Rollins Inc. (NYSE: ROL) reported an insider transaction filed in a Form 4 with the Securities and Exchange Commission showing that Jerry Gahlhoff Jr., the company’s President and CEO, sold 4,510 shares of common stock on January 26, 2026. The shares were transacted at $63.26 each, for total gross proceeds of $285,302.
According to the filing, the sale was executed to satisfy tax withholding obligations associated with the vesting of restricted stock. Following this disposition, Gahlhoff directly holds 328,386 shares of Rollins common stock, a figure that includes both restricted and unrestricted shares. He additionally retains an indirect interest in 1,583 shares through a 401(k) plan.
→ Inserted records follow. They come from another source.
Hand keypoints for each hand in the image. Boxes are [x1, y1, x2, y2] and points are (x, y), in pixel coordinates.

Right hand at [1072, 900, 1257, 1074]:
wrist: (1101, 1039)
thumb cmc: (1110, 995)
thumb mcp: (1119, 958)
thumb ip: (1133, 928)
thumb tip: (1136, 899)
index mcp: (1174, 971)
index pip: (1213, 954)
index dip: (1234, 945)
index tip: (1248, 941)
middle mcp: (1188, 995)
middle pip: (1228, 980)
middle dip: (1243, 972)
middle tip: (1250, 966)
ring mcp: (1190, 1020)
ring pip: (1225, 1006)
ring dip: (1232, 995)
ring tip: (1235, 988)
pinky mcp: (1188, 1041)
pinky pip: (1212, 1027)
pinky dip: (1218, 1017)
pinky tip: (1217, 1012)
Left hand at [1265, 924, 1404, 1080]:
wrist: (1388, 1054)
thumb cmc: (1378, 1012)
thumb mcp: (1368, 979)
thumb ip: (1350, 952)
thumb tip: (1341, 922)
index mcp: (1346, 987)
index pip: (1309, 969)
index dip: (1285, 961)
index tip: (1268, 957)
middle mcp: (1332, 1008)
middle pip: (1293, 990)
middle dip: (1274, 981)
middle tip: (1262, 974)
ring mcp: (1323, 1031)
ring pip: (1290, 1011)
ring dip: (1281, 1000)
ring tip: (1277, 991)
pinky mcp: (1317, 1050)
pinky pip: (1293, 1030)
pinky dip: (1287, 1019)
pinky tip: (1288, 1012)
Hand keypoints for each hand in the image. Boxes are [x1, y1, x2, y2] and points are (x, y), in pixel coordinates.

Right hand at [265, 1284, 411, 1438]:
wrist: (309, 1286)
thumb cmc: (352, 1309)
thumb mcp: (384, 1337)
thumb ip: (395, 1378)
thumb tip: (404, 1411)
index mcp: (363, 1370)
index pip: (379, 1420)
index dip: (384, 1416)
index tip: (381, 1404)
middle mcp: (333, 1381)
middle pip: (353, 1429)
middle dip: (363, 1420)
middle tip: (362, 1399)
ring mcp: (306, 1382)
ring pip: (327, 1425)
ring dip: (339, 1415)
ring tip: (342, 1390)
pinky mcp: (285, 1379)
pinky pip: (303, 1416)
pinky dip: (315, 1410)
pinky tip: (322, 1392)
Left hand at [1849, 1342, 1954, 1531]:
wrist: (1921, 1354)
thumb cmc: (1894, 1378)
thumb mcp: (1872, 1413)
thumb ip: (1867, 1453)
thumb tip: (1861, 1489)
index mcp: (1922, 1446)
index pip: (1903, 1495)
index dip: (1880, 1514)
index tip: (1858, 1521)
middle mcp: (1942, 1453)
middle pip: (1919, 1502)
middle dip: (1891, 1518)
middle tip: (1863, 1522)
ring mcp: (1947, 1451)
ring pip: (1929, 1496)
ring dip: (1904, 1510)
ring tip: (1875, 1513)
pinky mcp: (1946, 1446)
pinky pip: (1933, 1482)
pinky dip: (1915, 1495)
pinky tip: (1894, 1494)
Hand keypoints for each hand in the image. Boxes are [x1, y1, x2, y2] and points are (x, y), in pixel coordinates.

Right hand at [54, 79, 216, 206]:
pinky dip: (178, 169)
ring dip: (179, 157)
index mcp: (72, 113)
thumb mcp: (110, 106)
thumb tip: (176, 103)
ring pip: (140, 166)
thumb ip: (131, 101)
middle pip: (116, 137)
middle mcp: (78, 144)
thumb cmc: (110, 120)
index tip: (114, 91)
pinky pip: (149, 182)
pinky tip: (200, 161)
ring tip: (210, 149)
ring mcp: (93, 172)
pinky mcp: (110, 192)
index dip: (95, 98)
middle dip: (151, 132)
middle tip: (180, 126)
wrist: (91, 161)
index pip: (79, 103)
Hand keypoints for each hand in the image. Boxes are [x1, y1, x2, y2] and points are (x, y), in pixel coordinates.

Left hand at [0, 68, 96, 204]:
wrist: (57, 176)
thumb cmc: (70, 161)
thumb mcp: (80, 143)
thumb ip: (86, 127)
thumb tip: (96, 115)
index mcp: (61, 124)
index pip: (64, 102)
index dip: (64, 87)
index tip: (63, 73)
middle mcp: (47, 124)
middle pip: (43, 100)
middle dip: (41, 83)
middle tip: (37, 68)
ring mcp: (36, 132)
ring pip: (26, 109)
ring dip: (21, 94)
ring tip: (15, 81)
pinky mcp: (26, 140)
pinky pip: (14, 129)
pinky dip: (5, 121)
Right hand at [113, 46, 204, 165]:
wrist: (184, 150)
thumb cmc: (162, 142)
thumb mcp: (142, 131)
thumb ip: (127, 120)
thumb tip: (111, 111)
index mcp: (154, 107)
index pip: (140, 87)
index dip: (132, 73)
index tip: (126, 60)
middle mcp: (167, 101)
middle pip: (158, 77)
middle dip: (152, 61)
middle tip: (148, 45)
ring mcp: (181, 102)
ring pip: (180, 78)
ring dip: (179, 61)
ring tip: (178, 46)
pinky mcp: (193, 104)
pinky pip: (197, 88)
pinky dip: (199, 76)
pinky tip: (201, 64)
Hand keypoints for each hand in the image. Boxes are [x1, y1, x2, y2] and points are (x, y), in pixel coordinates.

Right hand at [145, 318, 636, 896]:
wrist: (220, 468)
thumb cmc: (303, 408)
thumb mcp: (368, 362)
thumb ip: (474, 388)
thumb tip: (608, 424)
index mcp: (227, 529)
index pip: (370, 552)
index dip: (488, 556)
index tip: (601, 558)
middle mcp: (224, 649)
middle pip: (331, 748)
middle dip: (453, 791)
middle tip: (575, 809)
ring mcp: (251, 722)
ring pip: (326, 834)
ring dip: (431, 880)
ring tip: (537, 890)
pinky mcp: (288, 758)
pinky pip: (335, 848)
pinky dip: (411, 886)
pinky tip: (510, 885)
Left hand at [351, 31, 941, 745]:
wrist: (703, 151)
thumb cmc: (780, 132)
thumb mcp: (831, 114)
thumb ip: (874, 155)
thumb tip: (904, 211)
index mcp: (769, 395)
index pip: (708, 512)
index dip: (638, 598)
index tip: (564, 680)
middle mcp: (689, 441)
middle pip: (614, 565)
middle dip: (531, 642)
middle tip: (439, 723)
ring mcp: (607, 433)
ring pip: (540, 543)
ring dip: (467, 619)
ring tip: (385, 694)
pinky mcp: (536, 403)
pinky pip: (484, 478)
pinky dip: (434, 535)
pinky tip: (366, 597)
In a separate corporate update, Rollins has declared its regular quarterly cash dividend of $0.1825 per share. The dividend will be payable on March 10, 2026, to shareholders of record as of February 25, 2026.
Analyst coverage of Rollins ahead of the company’s fourth-quarter earnings release shows a range of views and revised targets:
- UBS raised its price target to $65 while maintaining a Neutral rating, citing a balanced risk/reward profile.
- RBC Capital lifted its price target to $70 and carries an Outperform rating, anticipating steady growth in both residential and commercial services.
- Morgan Stanley upgraded Rollins from Equalweight to Overweight and set a price target of $72, pointing to strong growth and resilient demand for pest services.
- Canaccord Genuity kept a Hold rating with a $55 price target following a meeting with Rollins management.
The filings and analyst notes together present varied expectations for Rollins’ near-term performance and growth trajectory. The insider sale described in the SEC filing reflects a tax-related liquidity event rather than an open-market liquidation tied to the CEO’s changing ownership position.
Given the specific details disclosed in the Form 4 and the array of analyst updates, market participants have concrete items to weigh: the CEO’s retained ownership, the company’s dividend timetable, and divergent broker views going into the quarterly report.